* [WHAT YOU WILL DO] From the listing that follows, count the lines including "Партизанская" and give the number alone.

* [MATERIALS PROVIDED]
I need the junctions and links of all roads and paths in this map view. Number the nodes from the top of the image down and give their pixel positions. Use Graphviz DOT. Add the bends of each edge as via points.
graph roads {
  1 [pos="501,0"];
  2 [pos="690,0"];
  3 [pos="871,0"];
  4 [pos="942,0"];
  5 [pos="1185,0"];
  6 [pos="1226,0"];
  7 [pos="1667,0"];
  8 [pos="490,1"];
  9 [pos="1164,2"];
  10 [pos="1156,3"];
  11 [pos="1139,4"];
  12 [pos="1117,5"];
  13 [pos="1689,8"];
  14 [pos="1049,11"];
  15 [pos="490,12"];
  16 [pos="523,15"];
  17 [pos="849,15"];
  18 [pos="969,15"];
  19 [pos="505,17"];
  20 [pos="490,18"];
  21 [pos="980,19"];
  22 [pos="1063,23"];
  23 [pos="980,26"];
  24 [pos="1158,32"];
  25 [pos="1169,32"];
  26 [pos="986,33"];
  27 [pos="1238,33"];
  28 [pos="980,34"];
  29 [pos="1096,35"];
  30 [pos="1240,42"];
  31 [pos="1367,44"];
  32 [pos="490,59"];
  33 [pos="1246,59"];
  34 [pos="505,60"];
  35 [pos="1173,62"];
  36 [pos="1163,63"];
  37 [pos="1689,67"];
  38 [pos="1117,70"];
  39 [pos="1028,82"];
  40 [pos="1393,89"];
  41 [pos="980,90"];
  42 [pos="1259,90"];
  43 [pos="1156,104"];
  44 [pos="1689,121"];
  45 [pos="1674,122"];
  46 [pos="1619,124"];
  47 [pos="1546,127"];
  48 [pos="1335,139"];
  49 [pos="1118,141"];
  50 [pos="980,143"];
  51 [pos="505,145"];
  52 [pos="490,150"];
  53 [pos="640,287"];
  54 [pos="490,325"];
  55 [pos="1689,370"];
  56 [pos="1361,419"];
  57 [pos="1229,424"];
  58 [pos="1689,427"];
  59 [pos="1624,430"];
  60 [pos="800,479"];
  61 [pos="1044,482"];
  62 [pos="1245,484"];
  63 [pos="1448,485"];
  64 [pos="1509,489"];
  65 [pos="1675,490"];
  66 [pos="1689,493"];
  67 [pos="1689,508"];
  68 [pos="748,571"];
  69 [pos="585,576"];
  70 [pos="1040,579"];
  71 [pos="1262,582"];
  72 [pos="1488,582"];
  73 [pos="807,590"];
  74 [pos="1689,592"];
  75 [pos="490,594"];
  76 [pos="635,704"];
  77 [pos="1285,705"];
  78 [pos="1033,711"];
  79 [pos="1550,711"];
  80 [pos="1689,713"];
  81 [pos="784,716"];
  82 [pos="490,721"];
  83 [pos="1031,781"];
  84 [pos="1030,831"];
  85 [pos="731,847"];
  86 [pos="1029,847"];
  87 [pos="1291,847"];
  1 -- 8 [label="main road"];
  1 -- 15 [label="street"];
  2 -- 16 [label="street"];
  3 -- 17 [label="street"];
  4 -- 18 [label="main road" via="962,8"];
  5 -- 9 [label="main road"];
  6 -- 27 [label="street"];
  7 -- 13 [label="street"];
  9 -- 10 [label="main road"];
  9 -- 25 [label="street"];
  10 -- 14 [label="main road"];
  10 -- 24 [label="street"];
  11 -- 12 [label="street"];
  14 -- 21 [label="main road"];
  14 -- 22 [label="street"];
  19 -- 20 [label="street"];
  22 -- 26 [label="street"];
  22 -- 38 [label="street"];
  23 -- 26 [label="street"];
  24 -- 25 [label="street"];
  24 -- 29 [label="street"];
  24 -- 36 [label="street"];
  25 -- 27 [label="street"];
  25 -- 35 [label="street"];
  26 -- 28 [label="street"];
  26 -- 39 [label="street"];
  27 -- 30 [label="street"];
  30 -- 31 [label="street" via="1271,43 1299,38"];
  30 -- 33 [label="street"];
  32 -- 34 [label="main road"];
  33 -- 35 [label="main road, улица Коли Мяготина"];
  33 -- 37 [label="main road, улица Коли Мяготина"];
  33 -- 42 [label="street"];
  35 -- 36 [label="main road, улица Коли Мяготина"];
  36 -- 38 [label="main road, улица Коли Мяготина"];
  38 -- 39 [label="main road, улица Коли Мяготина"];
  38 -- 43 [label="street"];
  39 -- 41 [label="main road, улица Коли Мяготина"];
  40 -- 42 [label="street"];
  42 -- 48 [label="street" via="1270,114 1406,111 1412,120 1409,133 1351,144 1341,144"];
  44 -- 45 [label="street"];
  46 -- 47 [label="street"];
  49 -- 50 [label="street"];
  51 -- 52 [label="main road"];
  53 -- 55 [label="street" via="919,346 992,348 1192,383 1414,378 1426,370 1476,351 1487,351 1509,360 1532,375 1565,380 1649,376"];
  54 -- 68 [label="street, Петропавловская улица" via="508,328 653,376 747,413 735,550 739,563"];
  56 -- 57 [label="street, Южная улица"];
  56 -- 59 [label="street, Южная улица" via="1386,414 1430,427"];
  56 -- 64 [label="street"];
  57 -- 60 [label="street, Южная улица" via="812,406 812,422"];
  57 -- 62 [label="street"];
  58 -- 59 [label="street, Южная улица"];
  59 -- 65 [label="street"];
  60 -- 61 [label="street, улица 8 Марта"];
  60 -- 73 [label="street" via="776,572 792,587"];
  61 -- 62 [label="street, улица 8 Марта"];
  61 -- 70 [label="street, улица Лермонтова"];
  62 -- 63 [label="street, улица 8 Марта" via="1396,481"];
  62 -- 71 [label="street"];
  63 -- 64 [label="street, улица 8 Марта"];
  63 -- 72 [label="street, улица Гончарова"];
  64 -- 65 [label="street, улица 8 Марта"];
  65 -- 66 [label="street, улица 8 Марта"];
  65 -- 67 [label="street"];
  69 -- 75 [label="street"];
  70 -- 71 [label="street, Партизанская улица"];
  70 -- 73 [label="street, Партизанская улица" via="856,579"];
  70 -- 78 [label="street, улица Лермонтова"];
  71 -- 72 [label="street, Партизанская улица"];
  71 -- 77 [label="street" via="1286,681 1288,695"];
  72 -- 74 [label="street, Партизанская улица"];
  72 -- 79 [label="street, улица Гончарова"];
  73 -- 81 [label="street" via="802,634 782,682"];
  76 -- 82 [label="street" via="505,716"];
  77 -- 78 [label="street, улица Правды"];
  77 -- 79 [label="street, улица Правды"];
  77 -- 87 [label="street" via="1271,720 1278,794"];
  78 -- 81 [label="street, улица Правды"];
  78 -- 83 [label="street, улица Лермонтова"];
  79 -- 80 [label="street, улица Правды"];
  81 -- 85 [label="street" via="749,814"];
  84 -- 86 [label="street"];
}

* [OUTPUT OF THE EXERCISE] 4